Movie Review – The Gift

The Gift (2000)
Written by Billy Bob Thornton & Tom Epperson
Directed by Sam Raimi

I noticed that, without planning, every Flashback to a year I’ve done in 2020 has included a Sam Raimi picture. There had been no desire to do a look at his work specifically, but through these series, I’ve had the opportunity to see how he grew as a director over the years. The Gift is the most jarring of these films because it’s so unlike anything else I’ve seen from him. It’s a much more muted picture and feels like an independent film from the late 1990s/early 2000s. It seemed like he was becoming more over the top and stylistic with pictures like Darkman and The Quick and The Dead, but here everything is so sedate with mild touches of Raimi’s aesthetic.

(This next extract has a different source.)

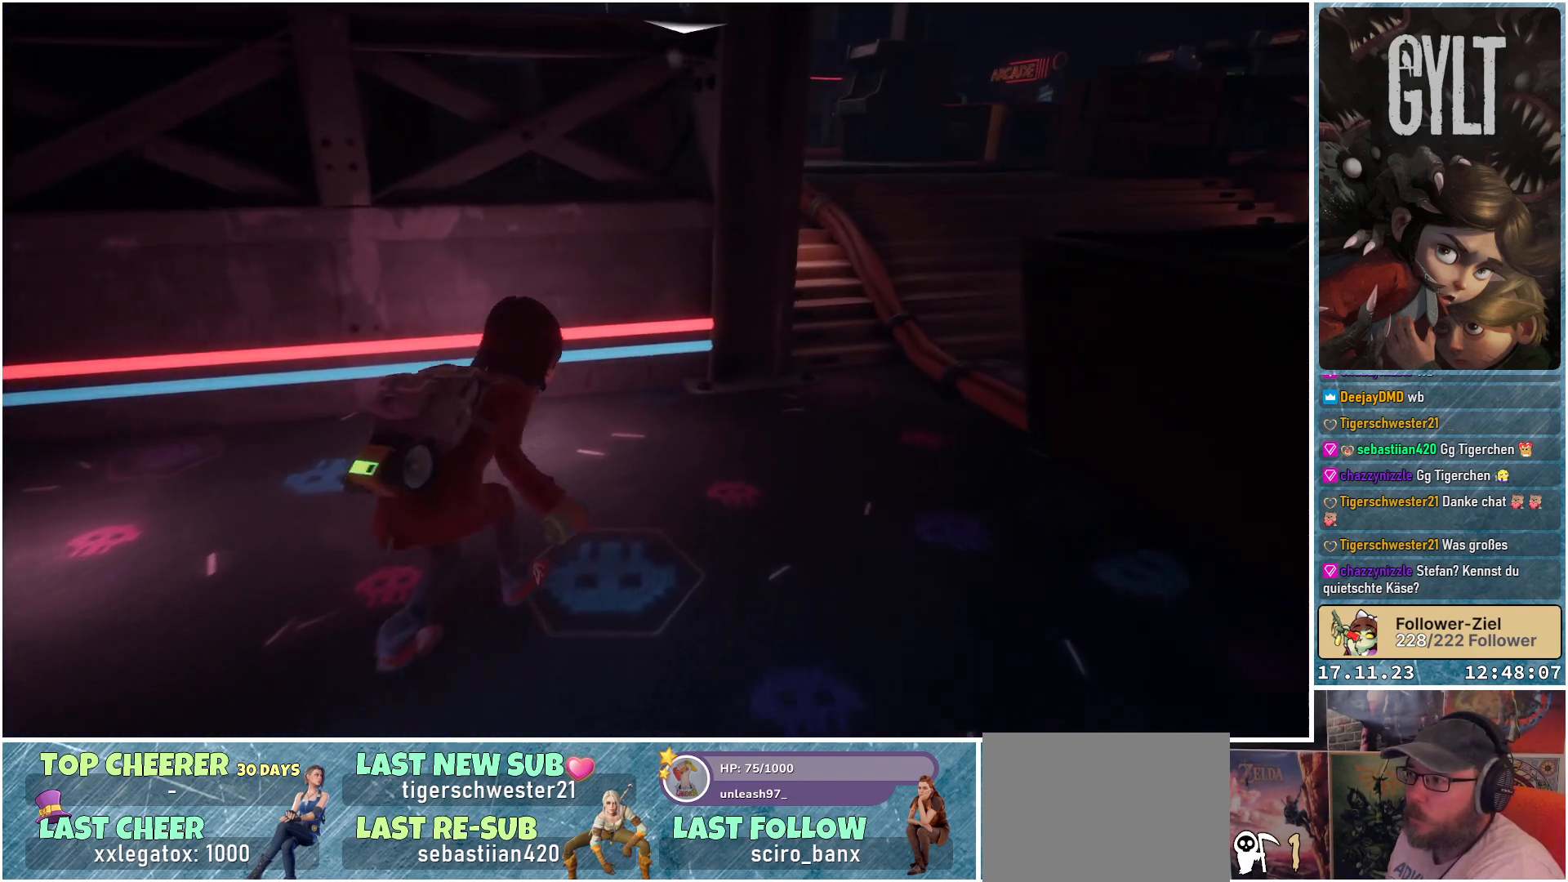
{"buttons": [], "left_stick": "up-right", "right_stick": "center", "events": []}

Annie Wilson (Cate Blanchett) is a widow living in a small Georgia town who makes ends meet with her late husband’s social security and a side gig as a clairvoyant fortune-teller. Her readings for Valerie (Hilary Swank) lead her husband, Donnie (Keanu Reeves), to become irate with Annie and threaten her life if she keeps putting what he sees as evil thoughts in his wife’s head. Annie is also becoming close with her eldest son’s principal, Wayne Collins (Greg Kinnear), engaged to a wealthy local socialite, Jessica (Katie Holmes). Things turn tragic when Jessica goes missing, and Annie has visions that the woman has been killed and tracks her down to a specific location outside of town. Annie realizes that, while the law believes the killer’s identity is apparent, things are much more complicated than she first thought.

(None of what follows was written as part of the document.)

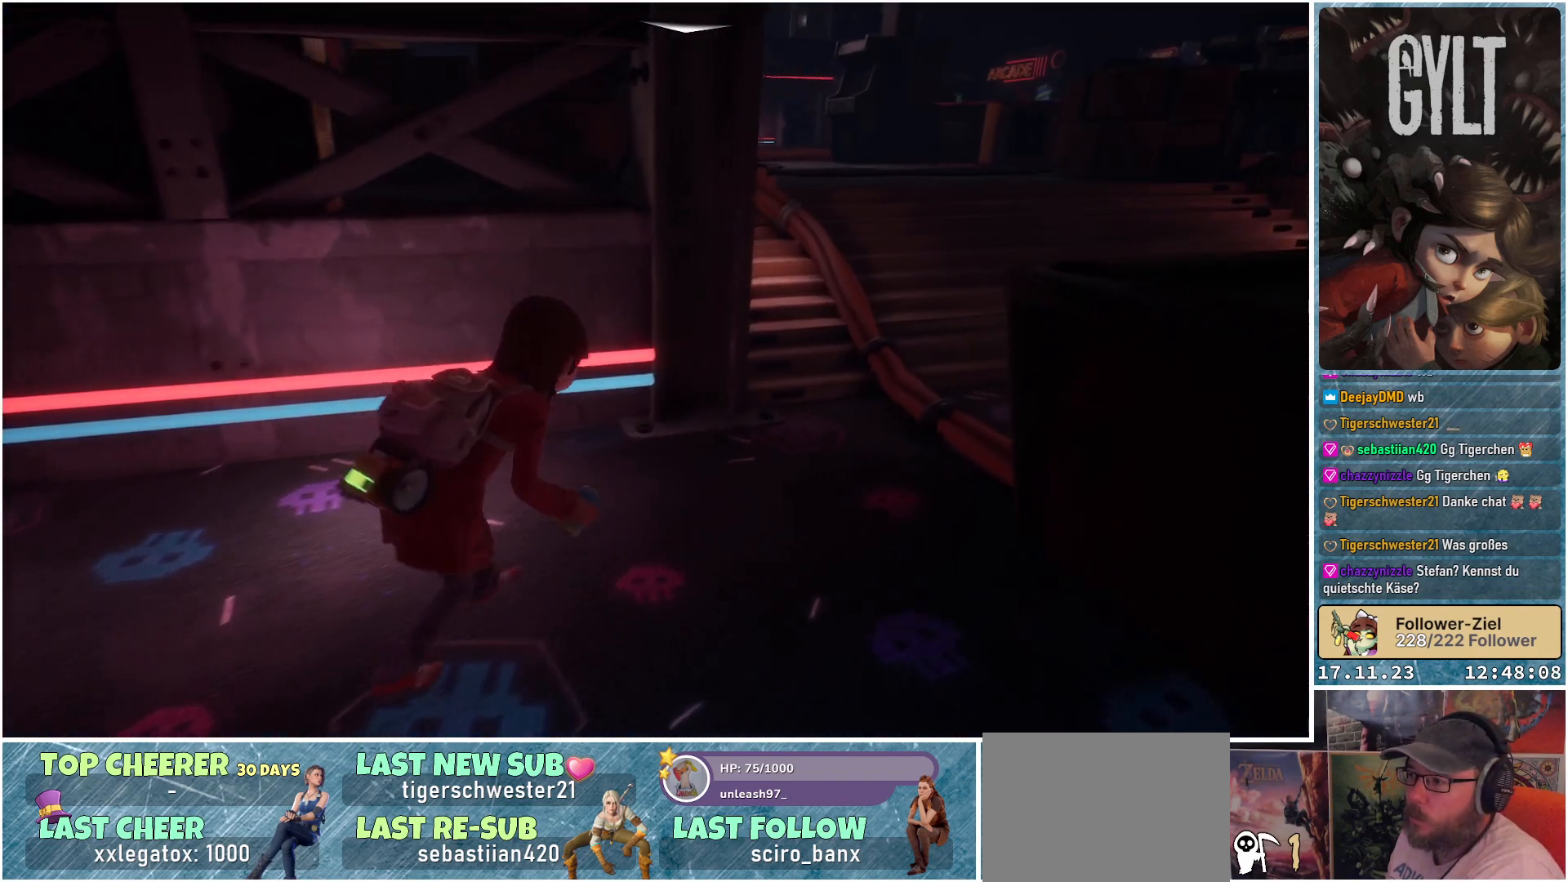
{"buttons": [], "left_stick": "up-right", "right_stick": "center", "events": []}
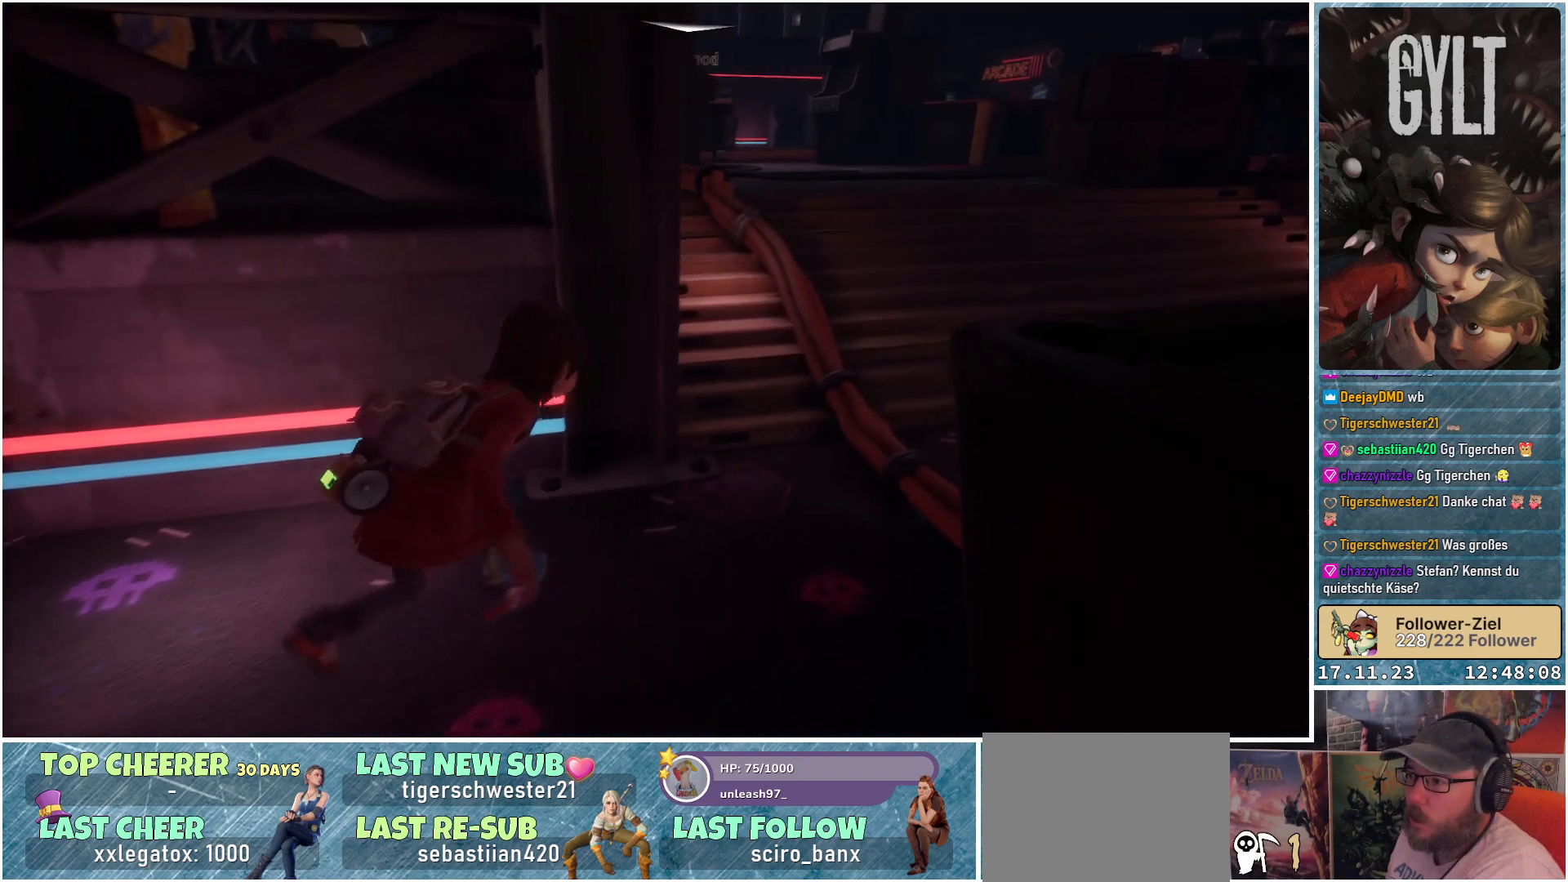
{"buttons": [], "left_stick": "up-right", "right_stick": "down-left", "events": [[233, "right_stick", "down-left"]]}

Raimi definitely leans into many Southern-fried cliches, and his actors don’t necessarily capture the accent’s essence. The cliches are pretty abundant with swamps, weeping willows, the class divide between the wealthy and poor, and even a To Kill a Mockingbird-esque trial with Annie’s son secretly watching from the balcony. Raimi is pulling back with only some uses of his tropes. There’s a scene early on where Annie has a vision while in the principal’s office, and a supernatural wind blows her hair while the camera pushes in, and you can see just a little touch of the director’s aesthetic there. Otherwise, I see this falling more in the camp of pictures like Sling Blade and The Apostle. It plays things pretty low key.

Cate Blanchett does the best job of things and plays Annie with total believability, which helps ground the sometimes silly proceedings. You can see how this role could very easily be hammed up by a lesser actor, someone who overplays into farce. Her abilities are represented through short quick visions, a pencil rolling off a desk, falling into a puddle of water, which reveals a character’s corpse-like foot, hinting at their fate. Blanchett finds ways to play Annie as vulnerable but can pull herself up when circumstances become dangerous to her and her family.

There is a lot of plot here, and not all the arcs feel like they belong together initially. By the end of the film, characters’ stories begin to flow together so that the finale is incredibly satisfying and provides a reason for every person’s presence in the narrative. Surprisingly, this film didn’t do well at the box office because it had the star power to get people’s attention and deliver a very well-plotted mystery story with classy special effects. I wouldn’t say I hope Raimi makes more films like this one, as I love it when he goes insane (see Darkman), but it is a pleasant surprise in his filmography. The Gift appears to have become one of those overlooked gems that people will hopefully rediscover from time to time.